Travel, Trade to Usher In European Expansion

HEGYESHALOM, Hungary -- Two months before the European Union rolls over the old Iron Curtain into central and eastern Europe, truckers queue at Hungary's western border with Austria, waiting for seemingly endless customs controls.

From May 1, when the European Union welcomes 10 new members, one of the few tangible changes will be that the queues will vanish and trade will be faster and cheaper.

"From May 1, trucks won't be stopped here," said Katalin Czegledi, deputy commander of the Hegyeshalom customs office.

"But the really big change will only come when we join the EU's (border-free) Schengen zone in three or four years' time."

Once the bunting and spent fireworks are swept away and the hangovers cured, few of 75 million new EU citizens will see much change on the first day.

After 15 years of tough reforms on the road from communism to the gates of the EU's single market of 450 million consumers, most of the changes have already been made. Others will take time.

Some 95 percent of EU trade with the 10 new members, mainly from central and eastern Europe, has already been liberalized.

May 1 will see EU law take primacy over national legislation, the removal of most customs duties on cross-border traffic inside the bigger EU, and easier access for travelers within the 25-state bloc.

"For the bulk of people, nothing will change," said Thomas Glaser at the European Commission's office in Budapest.

In surveys, most central Europeans cite freer travel and studying abroad as two of the biggest benefits of EU membership.

Most look forward to being able to flash an ID card at the "EU-only" gate at borders rather than queue for hours to have their passports checked.

For business, much of the red tape should be gone by May, though dismantling tariffs may play havoc with local shop prices for a while.

"There will be a significant shift in prices of some goods," said Mariusz Biedun at the UKIE information centre in Warsaw.

"As a result of tariff elimination, goods like textiles, alcohol, perfume, electronic devices, high-tech equipment and new cars from Asia will all become cheaper.

"Other products, like new cars from the EU and most consumer goods, will rise in price as a result of adjusting central European businesses to EU health and safety standards," he said.

Manuel Rebelo Maioral, a Portuguese wine distributor, who imports some 80,000 bottles into Poland each year, said ending tariffs would save him up to 20 percent on every bottle.

"This will make me a millionaire," he quipped, adding that while the shop price for his wines would drop by up to a third, he would hopefully win new customers.

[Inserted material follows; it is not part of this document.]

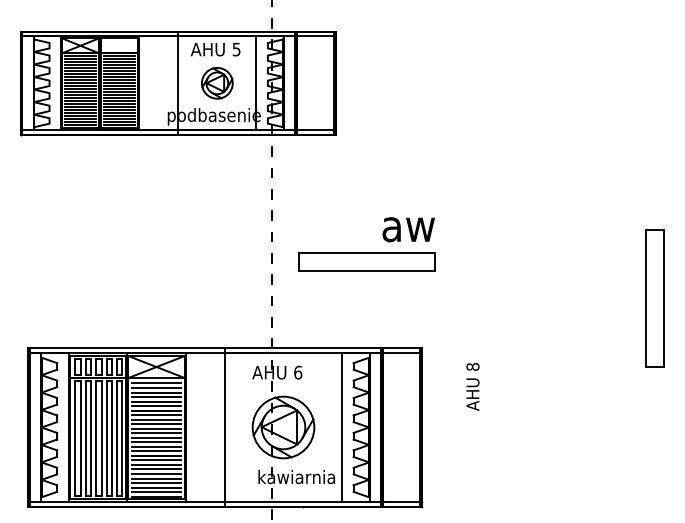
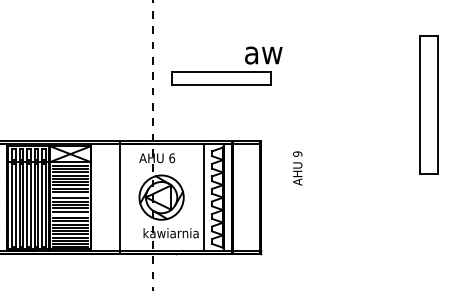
text: (408, 229) -> (263, 55), moved
part: (654, 298) -> (428, 104), size x1.4
text: (472, 366) -> (297, 153), 8 -> 9
line: (156, 424) -> (70, 195), removed
line: (156, 451) -> (70, 214), removed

"Competition for Polish alcohol producers will increase from May, though this will probably affect the vodka market more than wine. Foreign drinks will be cheaper, so more Poles will buy imports, which may be a problem for local spirit producers."

Estonians can expect prices to go up because the ex-Soviet state has run a free-trade economy for years, while goods sold into newcomer states with an export subsidy, like Danish bacon, will become dearer -- good news for local pork producers.

With truckers wasting fewer hours queuing at borders, car makers like Opel and Audi will be able to plan their logistics and schedules more efficiently.

Csemy Katalin at Audi's Hungarian unit, one of the country's biggest exporters, said administration would be much less of a burden after May, "especially in the customs department."

"May 1 will bring a big change in my job, it'll be a huge relief," said Cornelis Van An Rijn, a Dutchman who runs a small firm importing flowers from the Netherlands to Poland.

"For seven years I've been paying huge tariffs on each lorry, from 15,000 to 40,000 zlotys ($4,000 to $10,550) on a truckload of roses. I'll be able to build a small palace every month from the money saved on tariffs."

While most existing EU members will only gradually welcome job seekers from the East, students from the ex-communist states will be eligible from May to attend university anywhere in the EU, paying less for tuition as "home" students than they do now.

But, while the cost of getting a Western degree may be lower, the higher cost of living in cities like Paris, London or Berlin may deter some would-be traveling scholars.

Many degrees -- from architecture to veterinary -- will be recognized EU-wide from May, no matter where they were obtained.

As the date nears, some customs issues still need to be clarified or re-drafted, but there is little sense of panic.

"There is a Hungarian genius for brilliant improvization," said one Budapest-based diplomat. "It looks a shambles until five to midnight and then turns out to be very well organized."